Desde 1967, estima-se que mais de 800 mil oliveiras palestinianas tenham sido ilegalmente arrancadas pelas autoridades israelitas. Muitas delas eram centenárias.
Memórias de conversas como a que teve com a avó, durante a infância, marcaram KJ de tal forma que o artista revela ainda hoje serem para si “uma ligação com a terra e com o amor com que os antepassados tomavam conta das árvores mesmo que não fossem as deles”.
De facto, uma das suas obras mais recentes, Unknown Olive Oil, é uma homenagem à terra e uma reflexão sobre o simbolismo da oliveira e do azeite na cultura da Palestina.
Apresentada na exposição Land After Art, patente até 12 de janeiro no Fórum Arte Braga, e produzida em Barcelos, durante um mês de residência artística com os mestres oleiros portugueses João Lourenço e Domingos Vasconcelos, a obra consiste numa série de 60 frascos de barro cheios de azeite extra-virgem, proveniente das oliveiras de KJ, em Kobar, na Palestina.
As memórias que Khaled Jarrar, Basel Zaraa, Kamal Aljafari ou Dirar Kalash partilharam através da sua arte, dificilmente morrerão, pois ecoam dentro de todos os que com elas se cruzaram em concertos, salas de cinema, exposições e teatros
Em 2016, o artista comprou um terreno com 50 oliveiras, enriqueceu o solo com estrume de cabra, adotou técnicas de permacultura e começou a “tomar conta de cada árvore”, conseguindo a primeira colheita de azeite em 2023.

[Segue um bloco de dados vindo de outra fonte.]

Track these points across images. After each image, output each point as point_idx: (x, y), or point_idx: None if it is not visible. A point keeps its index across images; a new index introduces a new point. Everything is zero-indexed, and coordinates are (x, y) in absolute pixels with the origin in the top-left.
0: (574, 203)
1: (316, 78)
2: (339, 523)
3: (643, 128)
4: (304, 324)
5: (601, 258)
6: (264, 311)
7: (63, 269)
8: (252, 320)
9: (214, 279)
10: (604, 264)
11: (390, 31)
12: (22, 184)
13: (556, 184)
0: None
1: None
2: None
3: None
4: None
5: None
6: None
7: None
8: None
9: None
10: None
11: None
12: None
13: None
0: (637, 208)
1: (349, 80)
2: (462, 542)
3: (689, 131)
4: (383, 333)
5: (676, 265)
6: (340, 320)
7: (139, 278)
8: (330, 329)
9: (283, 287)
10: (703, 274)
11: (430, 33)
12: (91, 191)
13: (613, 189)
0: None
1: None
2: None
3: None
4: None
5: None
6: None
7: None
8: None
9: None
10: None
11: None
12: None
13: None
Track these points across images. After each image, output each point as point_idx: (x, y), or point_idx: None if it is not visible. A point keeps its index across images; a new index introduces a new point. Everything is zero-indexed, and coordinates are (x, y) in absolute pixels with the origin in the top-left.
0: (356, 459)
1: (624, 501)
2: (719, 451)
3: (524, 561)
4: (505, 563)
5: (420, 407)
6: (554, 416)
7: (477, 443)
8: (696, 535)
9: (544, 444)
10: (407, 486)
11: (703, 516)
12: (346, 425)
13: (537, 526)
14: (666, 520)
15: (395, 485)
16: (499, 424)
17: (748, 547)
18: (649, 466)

“A terra demora entre cinco e 10 anos a sarar, após começarmos a cuidar dela com produtos orgânicos e que lhe façam bem. Essa é a minha mensagem. Temos de reparar a terra, tal como temos de reparar os seres humanos, das coisas tóxicas. As forças israelitas ocuparam a terra e, a partir daí, ocuparam as mentes das pessoas, a cultura, mudaram o nome das árvores, das ruas e das montanhas”, afirma.
As memórias que Khaled Jarrar “plantou” em Braga, aquelas que Basel Zaraa deixou escritas em pedaços de papel na Biblioteca das Galveias, as que Kamal Aljafari cristalizou nas cenas dos seus filmes, e as que, como bombas, caíram sobre o público do concerto de Dirar Kalash, dificilmente morrerão.
Neste momento ecoam já dentro de todos os que com elas se cruzaram em concertos, salas de cinema, exposições ou teatros. Quem sabe, consolidando nas suas almas a convicção de que “qualquer poder humano pode sofrer resistência e ser mudado por seres humanos”.
E claro, que “a resistência e a mudança muitas vezes começam na arte”.